While some point to the vast distances between the country’s windy Northwest provinces and the populous coastal region, wind and solar curtailment remain severe even in densely populated Eastern provinces like Hebei. Most power experts believe wind and solar curtailment result more from policies than technology issues. A recent study by Michael Davidson of MIT showed that specific power reforms—namely, sharing renewable energy over a wider area—could eliminate curtailment in China’s Northeast without adding new transmission. Similarly, a 2016 Paulson Institute report suggests that China’s Jing-Jin-Ji region pilot a regional spot market to help wind from Hebei reach nearby Beijing, which currently imports coal electricity from Shandong, Shanxi, and Inner Mongolia.
What role does the coal sector play in China’s renewables transition?
China’s state-owned coal power sector and provincial protectionism are often cited as political-economic obstacles to power reforms that would place greater priority on wind and solar. Most provinces in China have over-built coal plants, and are reluctant to import renewable electricity from neighboring provinces for fear of affecting local jobs, local tax revenue, and the balance sheets of provincially-owned power plants. “Despite available import capacity, the preferred strategy has been to develop local supply, even to the point of exacerbating the overall excess supply situation,” write Hu Xinmin and Ian Yao of the Lantau Group.
To loosen the grip of coal, the national government has banned new coal plants in 29 provinces and halted construction of over 100 coal plants—an indicator of how earlier planning efforts by central government agencies failed to slow provincial coal build-outs at local levels. While the national government has repeatedly issued orders that require priority dispatch of renewable energy, recent power reforms focus primarily on bilateral power contracts lasting between one month to one year—with little progress on spot markets, renewable energy dispatch, or increasing the flexibility of interprovincial trading. For its part, State Grid has planned a vast, global energy interconnection nominally centered on integrating renewable energy. But the state-owned company recently constructed high-voltage power lines within China carrying mainly coal energy, such as the new line from Inner Mongolia to Shandong that passes through Beijing.
Are the U.S. and China competitors or allies on renewable energy?

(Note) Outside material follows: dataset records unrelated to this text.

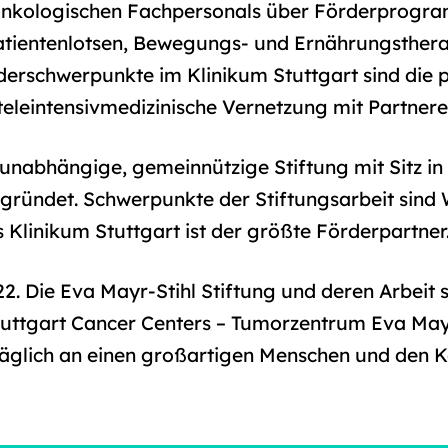
g onkologischen Fachpersonals über Förderprogr
tientenlotsen, Bewegungs- und Ernährungsthera
erschwerpunkte im Klinikum Stuttgart sind die pe
 teleintensivmedizinische Vernetzung mit Partnere
e unabhängige, gemeinnützige Stiftung mit Sitz i
gründet. Schwerpunkte der Stiftungsarbeit sind
 Klinikum Stuttgart ist der größte Förderpartner
22. Die Eva Mayr-Stihl Stiftung und deren Arbeit s
ttgart Cancer Centers – Tumorzentrum Eva Mayr 
 täglich an einen großartigen Menschen und den K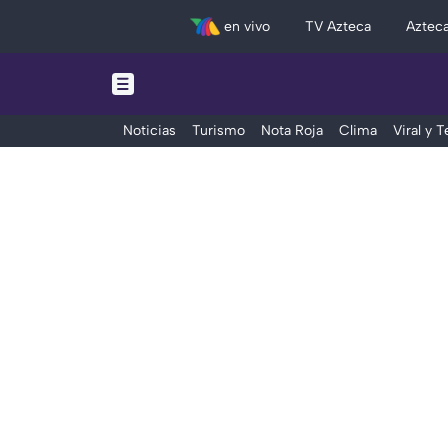
en vivo
TV Azteca
Aztec
Noticias
Turismo
Nota Roja
Clima
Viral y 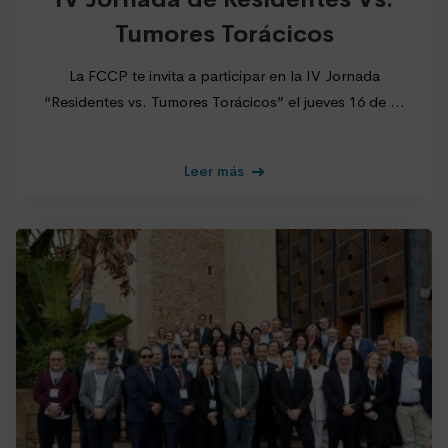
Tumores Torácicos
La FCCP te invita a participar en la IV Jornada
“Residentes vs. Tumores Torácicos” el jueves 16 de …
Leer más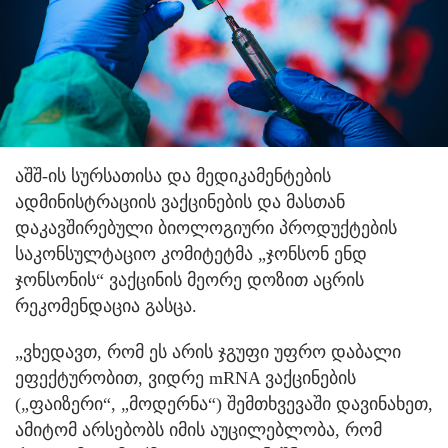
აშშ-ის სურსათისა და მედიკამენტების
ადმინისტრაციის ვაქცინების და მასთან
დაკავშირებული ბიოლოგიური პროდუქტების
საკონსულტაციო კომიტეტმა „ჯონსონ ენდ
ჯონსონის“ ვაქცინის მეორე დოზით აცრის
რეკომენდაცია გასცა.
„ვხედავთ, რომ ეს არის ჯგუფი უფრო დაბალი
ეფექტურობით, ვიდრე mRNA ვაქცინების
(„ფაიზერი“, „მოდერნა“) შემთხვევაში დავინახეთ,
ამიტომ არსებობს იმის აუცილებლობა, რომ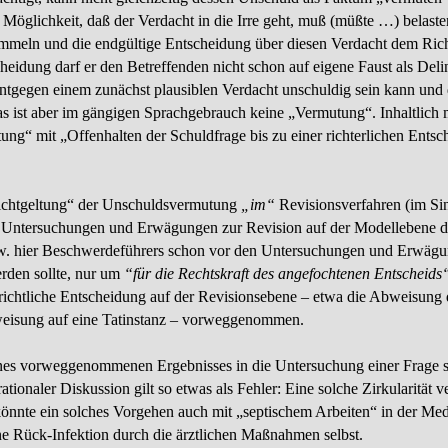
e Möglichkeit, daß der Verdacht in die Irre geht, muß (müßte …) belast
mmeln und die endgültige Entscheidung über diesen Verdacht dem Richt
cheidung darf er den Betreffenden nicht schon auf eigene Faust als Del
ntgegen einem zunächst plausiblen Verdacht unschuldig sein kann und d
as ist aber im gängigen Sprachgebrauch keine „Vermutung“. Inhaltlich
ng“ mit „Offenhalten der Schuldfrage bis zu einer richterlichen Ent
ichtgeltung“ der Unschuldsvermutung
„im“
Revisionsverfahren (im Si
en Untersuchungen und Erwägungen zur Revision auf der Modellebene d
zw. hier Beschwerdeführers schon vor den Untersuchungen und Erwägu
rden sollte, nur um
“für die Rechtskraft des angefochtenen Entscheids
erichtliche Entscheidung auf der Revisionsebene – etwa die Abweisung
weisung auf eine Tatinstanz – vorweggenommen.
nes vorweggenommenen Ergebnisses in die Untersuchung einer Frage s
tionaler Diskussion gilt so etwas als Fehler: Eine solche Zirkularität ve
önnte ein solches Vorgehen auch mit „septischem Arbeiten“ in der Me
ne Rück-
Infektion durch die ärztlichen Maßnahmen selbst.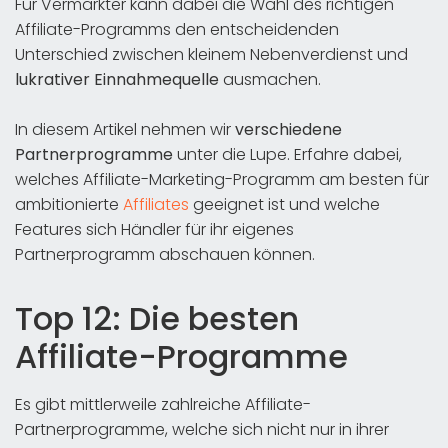
Für Vermarkter kann dabei die Wahl des richtigen
Affiliate-Programms den entscheidenden
Unterschied zwischen kleinem Nebenverdienst und
lukrativer Einnahmequelle
ausmachen.
In diesem Artikel nehmen wir
verschiedene
Partnerprogramme
unter die Lupe. Erfahre dabei,
welches Affiliate-Marketing-Programm am besten für
ambitionierte
Affiliates
geeignet ist und welche
Features sich Händler für ihr eigenes
Partnerprogramm abschauen können.
Top 12: Die besten
Affiliate-Programme
Es gibt mittlerweile zahlreiche Affiliate-
Partnerprogramme, welche sich nicht nur in ihrer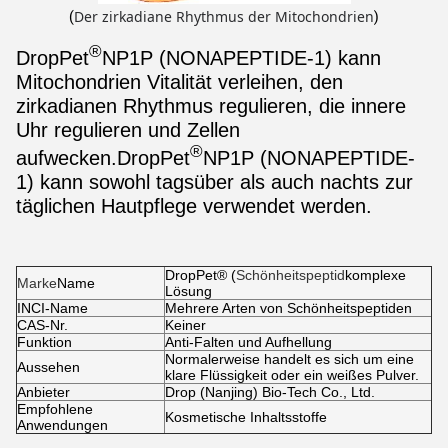
Der zirkadiane Rhythmus der Mitochondrien
(
)
®
DropPet
NP1P (NONAPEPTIDE-1) kann
Mitochondrien Vitalität verleihen, den
zirkadianen Rhythmus regulieren, die innere
Uhr regulieren und Zellen
®
aufwecken.DropPet
NP1P (NONAPEPTIDE-
1) kann sowohl tagsüber als auch nachts zur
täglichen Hautpflege verwendet werden.
DropPet® (
Schönheitspeptid
komplexe
Marke
Name
Lösung
INCI-Name
Mehrere Arten von Schönheitspeptiden
CAS-Nr.
Keiner
Funktion
Anti-Falten und Aufhellung
Normalerweise handelt es sich um eine
Aussehen
klare Flüssigkeit oder ein weißes Pulver.
Anbieter
Drop (Nanjing) Bio-Tech Co., Ltd.
Empfohlene
Kosmetische Inhaltsstoffe
Anwendungen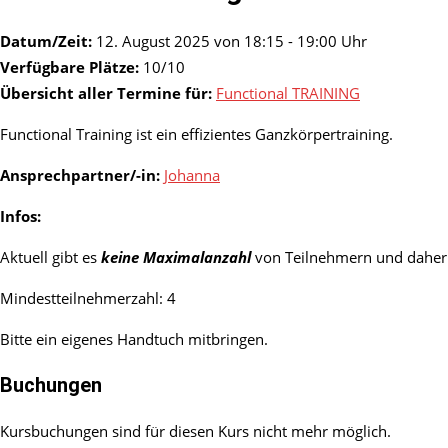
Datum/Zeit:
12. August 2025 von 18:15 - 19:00 Uhr
Verfügbare Plätze:
10/10
Übersicht aller Termine für:
Functional TRAINING
Functional Training ist ein effizientes Ganzkörpertraining.
Ansprechpartner/-in:
Johanna
Infos:
Aktuell gibt es
keine Maximalanzahl
von Teilnehmern und daher 
Mindestteilnehmerzahl: 4
Bitte ein eigenes Handtuch mitbringen.
Buchungen
Kursbuchungen sind für diesen Kurs nicht mehr möglich.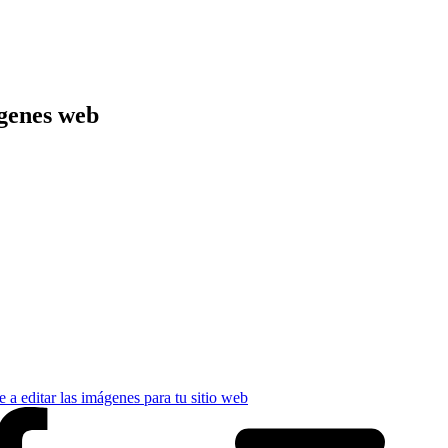
ágenes web
 a editar las imágenes para tu sitio web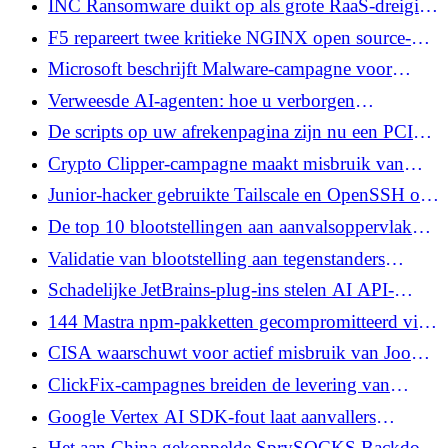
INC Ransomware duikt op als grote RaaS-dreiging
verbergen
in 2026 met meer dan 830 slachtoffers sinds 2023
F5 repareert twee kritieke NGINX open source-
fouten die uitvoering van externe code mogelijk
Microsoft beschrijft Malware-campagne voor
maken
Windows Clipper met behulp van USB LNK-
Verweesde AI-agenten: hoe u verborgen
worm en Tor-gebaseerde C2
toegangsrisico's binnen uw netwerk kunt vinden
De scripts op uw afrekenpagina zijn nu een PCI
DSS-probleem
Crypto Clipper-campagne maakt misbruik van
valse recensies, AI-vertellers en VirusTotal-reacties
Junior-hacker gebruikte Tailscale en OpenSSH om
toegang te behouden nadat zijn C2 offline was
De top 10 blootstellingen aan aanvalsoppervlakken
gegaan
in 2026
Validatie van blootstelling aan tegenstanders
verandert zichtbaarheid van beveiliging in
Schadelijke JetBrains-plug-ins stelen AI API-
zelfverzekerde prioriteitstelling
sleutels terwijl Chrome-extensies chatbot-chats
144 Mastra npm-pakketten gecompromitteerd via
vastleggen
een gekaapt bijdrageraccount
CISA waarschuwt voor actief misbruik van Joomla
JCE-fout waardoor uitvoering van PHP-code
ClickFix-campagnes breiden de levering van
mogelijk is
malware uit met nieuwe laders en valse update-
Google Vertex AI SDK-fout laat aanvallers
lokmiddelen
modeluploads kapen via bucket-squatting
Het aan China gekoppelde SprySOCKS Backdoor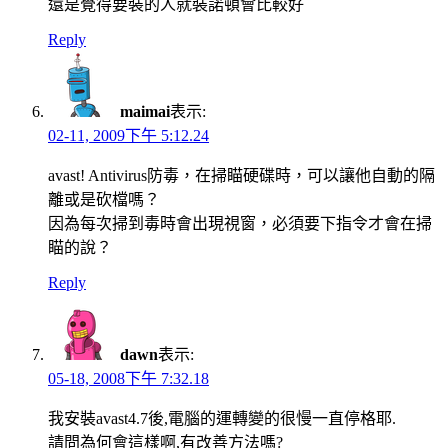
還是覺得要裝的人就裝諾頓會比較好
Reply
maimai
表示:
02-11, 2009下午 5:12.24
avast! Antivirus防毒，在掃瞄硬碟時，可以讓他自動的隔
離或是砍檔嗎？
因為每次掃到毒時會出現視窗，必須要下指令才會在掃
瞄的說？
Reply
dawn
表示:
05-18, 2008下午 7:32.18
我安裝avast4.7後,電腦的運轉變的很慢一直停格耶.
請問為何會這樣啊,有改善方法嗎?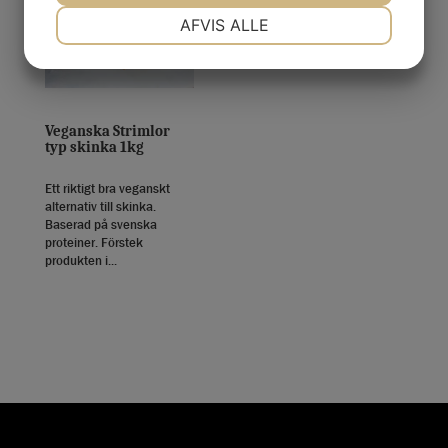
NØDVENDIGE
PRÆFERENCER
AFVIS ALLE
MARKETING
STATISTIK
Veganska Strimlor
typ skinka 1kg
Ett riktigt bra veganskt
alternativ till skinka.
Baserad på svenska
proteiner. Förstek
produkten i...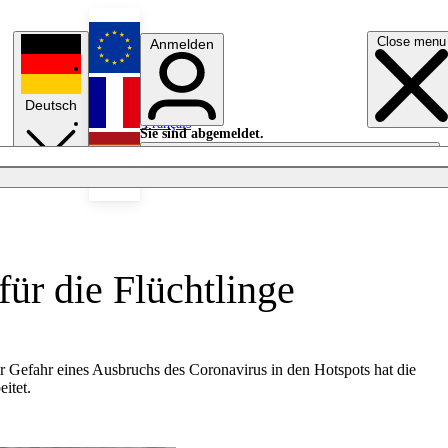
Close menu
Anmelden
English
Deutsch
Français
Sie sind abgemeldet.
Anmelden
Licht aus
Español
ür die Flüchtlinge
r Gefahr eines Ausbruchs des Coronavirus in den Hotspots hat die
itet.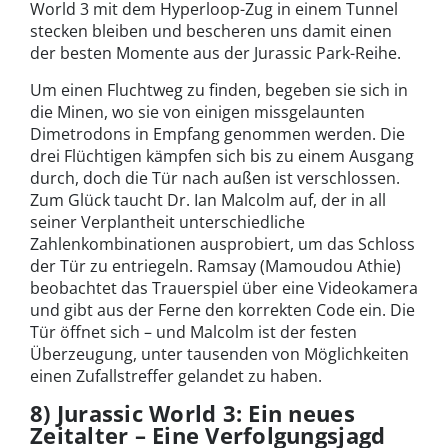
World 3 mit dem Hyperloop-Zug in einem Tunnel
stecken bleiben und bescheren uns damit einen
der besten Momente aus der Jurassic Park-Reihe.
Um einen Fluchtweg zu finden, begeben sie sich in
die Minen, wo sie von einigen missgelaunten
Dimetrodons in Empfang genommen werden. Die
drei Flüchtigen kämpfen sich bis zu einem Ausgang
durch, doch die Tür nach außen ist verschlossen.
Zum Glück taucht Dr. Ian Malcolm auf, der in all
seiner Verplantheit unterschiedliche
Zahlenkombinationen ausprobiert, um das Schloss
der Tür zu entriegeln. Ramsay (Mamoudou Athie)
beobachtet das Trauerspiel über eine Videokamera
und gibt aus der Ferne den korrekten Code ein. Die
Tür öffnet sich – und Malcolm ist der festen
Überzeugung, unter tausenden von Möglichkeiten
einen Zufallstreffer gelandet zu haben.
8) Jurassic World 3: Ein neues
Zeitalter – Eine Verfolgungsjagd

China and the U.S. represent different parts of a global renewable energy value chain, and so the two countries’ industries could work in complementary ways. While China dominates large-scale manufacturing, the U.S. dominates clean energy research and development, and continues to produce high-value-added manufacturing tools for export. A 2012 study by the U.S. National Renewable Energy Laboratory showed that in the solar sector, U.S. exports of tools and equipment roughly equaled its imports of finished or intermediate solar goods. But many U.S. renewables manufacturers view Chinese makers as a commercial threat. Since 2012, the U.S. has imposed punitive tariffs on Chinese solar manufacturers for allegedly unfairly undercutting U.S. manufacturers.
In coming years, two new trends are likely to emerge with respect to wind and solar. First, renewable energy demand is likely to shift towards the developing world, including Latin America, Africa, and developing Asia. Second, U.S. companies such as GE could emerge as a key competitor for the build-out of regional high-voltage power grids in places like India and Southeast Asia. And U.S. solar manufacturing equipment will likely help such countries create their own domestic manufacturing capabilities. As David Danielson, Assistant Secretary for Energy Efficiency and Renewable Energy at the Energy Department, said in 2013, “Innovation could drive down costs and drive up efficiencies not only in PV manufacturing, but also in the production of other high-tech and high-value clean energy technologies, and position U.S.-based manufacturers to be leaders in one of the most important global economic races of the 21st century.”